Dataset entries:
▶
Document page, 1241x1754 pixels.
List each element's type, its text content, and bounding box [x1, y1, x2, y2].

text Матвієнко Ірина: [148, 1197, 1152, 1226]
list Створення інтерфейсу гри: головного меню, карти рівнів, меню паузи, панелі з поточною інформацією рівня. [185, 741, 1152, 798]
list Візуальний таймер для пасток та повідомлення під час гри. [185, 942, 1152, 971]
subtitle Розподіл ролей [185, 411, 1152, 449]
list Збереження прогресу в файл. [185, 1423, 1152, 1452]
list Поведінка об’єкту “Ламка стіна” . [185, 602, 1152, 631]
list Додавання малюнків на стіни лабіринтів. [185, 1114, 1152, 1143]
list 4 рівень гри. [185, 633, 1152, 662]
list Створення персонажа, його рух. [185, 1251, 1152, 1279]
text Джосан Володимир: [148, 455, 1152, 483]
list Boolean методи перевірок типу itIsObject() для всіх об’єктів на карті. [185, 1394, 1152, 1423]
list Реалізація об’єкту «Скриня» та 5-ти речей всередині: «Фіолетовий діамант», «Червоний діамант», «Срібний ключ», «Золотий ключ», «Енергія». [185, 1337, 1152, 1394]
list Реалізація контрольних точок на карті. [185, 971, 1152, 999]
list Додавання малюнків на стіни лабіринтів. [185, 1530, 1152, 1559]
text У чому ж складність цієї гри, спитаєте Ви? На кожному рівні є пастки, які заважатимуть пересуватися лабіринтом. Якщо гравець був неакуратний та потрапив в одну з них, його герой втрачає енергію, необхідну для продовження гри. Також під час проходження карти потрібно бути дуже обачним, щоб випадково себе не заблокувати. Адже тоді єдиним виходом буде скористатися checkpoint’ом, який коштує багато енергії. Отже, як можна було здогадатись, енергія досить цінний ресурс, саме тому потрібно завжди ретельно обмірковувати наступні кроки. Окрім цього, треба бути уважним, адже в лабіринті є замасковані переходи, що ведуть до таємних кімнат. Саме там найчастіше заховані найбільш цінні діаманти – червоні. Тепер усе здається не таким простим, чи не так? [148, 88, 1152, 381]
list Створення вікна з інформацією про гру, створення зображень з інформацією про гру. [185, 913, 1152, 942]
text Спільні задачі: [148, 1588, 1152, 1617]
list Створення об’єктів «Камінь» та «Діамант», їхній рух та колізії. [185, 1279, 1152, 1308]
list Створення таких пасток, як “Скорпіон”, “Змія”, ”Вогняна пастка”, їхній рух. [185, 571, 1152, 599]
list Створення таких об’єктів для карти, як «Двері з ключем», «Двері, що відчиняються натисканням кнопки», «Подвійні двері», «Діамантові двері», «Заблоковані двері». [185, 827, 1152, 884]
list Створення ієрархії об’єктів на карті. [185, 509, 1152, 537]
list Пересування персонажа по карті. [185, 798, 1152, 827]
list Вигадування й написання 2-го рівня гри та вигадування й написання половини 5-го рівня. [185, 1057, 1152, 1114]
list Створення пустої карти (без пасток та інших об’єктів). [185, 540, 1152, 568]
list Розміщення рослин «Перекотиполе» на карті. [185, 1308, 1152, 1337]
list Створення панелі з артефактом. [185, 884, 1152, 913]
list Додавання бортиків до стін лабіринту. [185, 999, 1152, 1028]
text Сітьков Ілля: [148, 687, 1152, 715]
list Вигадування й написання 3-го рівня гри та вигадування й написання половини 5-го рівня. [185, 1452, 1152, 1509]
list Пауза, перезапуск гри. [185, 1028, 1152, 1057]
◀
▶
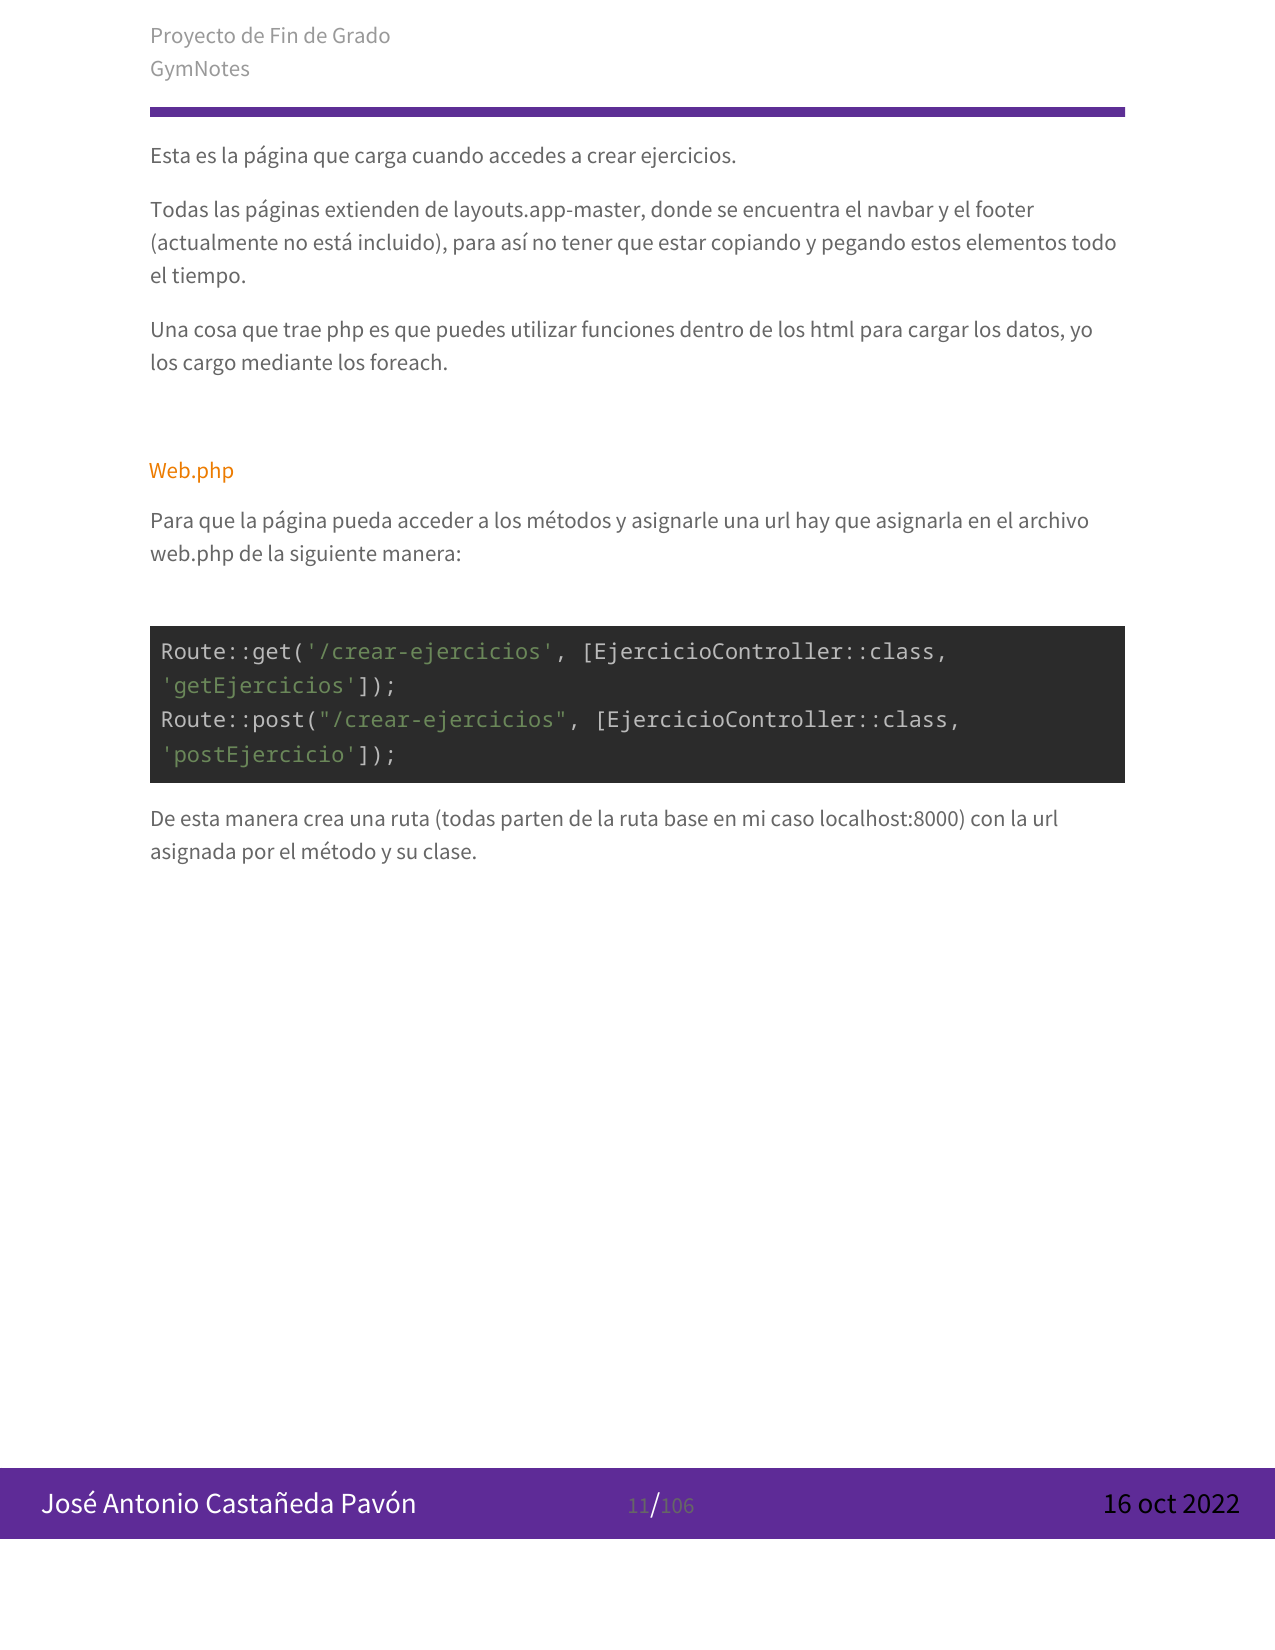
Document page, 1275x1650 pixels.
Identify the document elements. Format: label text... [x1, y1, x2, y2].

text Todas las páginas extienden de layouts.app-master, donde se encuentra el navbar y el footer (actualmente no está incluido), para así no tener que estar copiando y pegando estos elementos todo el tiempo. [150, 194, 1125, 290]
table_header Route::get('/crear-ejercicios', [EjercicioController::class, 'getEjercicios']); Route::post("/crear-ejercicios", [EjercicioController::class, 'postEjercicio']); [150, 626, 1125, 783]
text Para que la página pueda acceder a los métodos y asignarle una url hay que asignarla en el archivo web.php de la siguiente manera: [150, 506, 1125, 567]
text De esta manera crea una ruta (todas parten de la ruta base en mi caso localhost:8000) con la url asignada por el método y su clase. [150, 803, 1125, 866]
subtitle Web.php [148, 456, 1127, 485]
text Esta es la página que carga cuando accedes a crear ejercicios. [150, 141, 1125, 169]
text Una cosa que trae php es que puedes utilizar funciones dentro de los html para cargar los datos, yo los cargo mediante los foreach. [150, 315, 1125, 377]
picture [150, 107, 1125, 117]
◀
What is required:
Among the lines above, find those carrying the word "таких" and copy them out.

Solution for this problem:
list Створення таких пасток, як “Скорпіон”, “Змія”, ”Вогняна пастка”, їхній рух. [185, 571, 1152, 599]
list Створення таких об’єктів для карти, як «Двері з ключем», «Двері, що відчиняються натисканням кнопки», «Подвійні двері», «Діамантові двері», «Заблоковані двері». [185, 827, 1152, 884]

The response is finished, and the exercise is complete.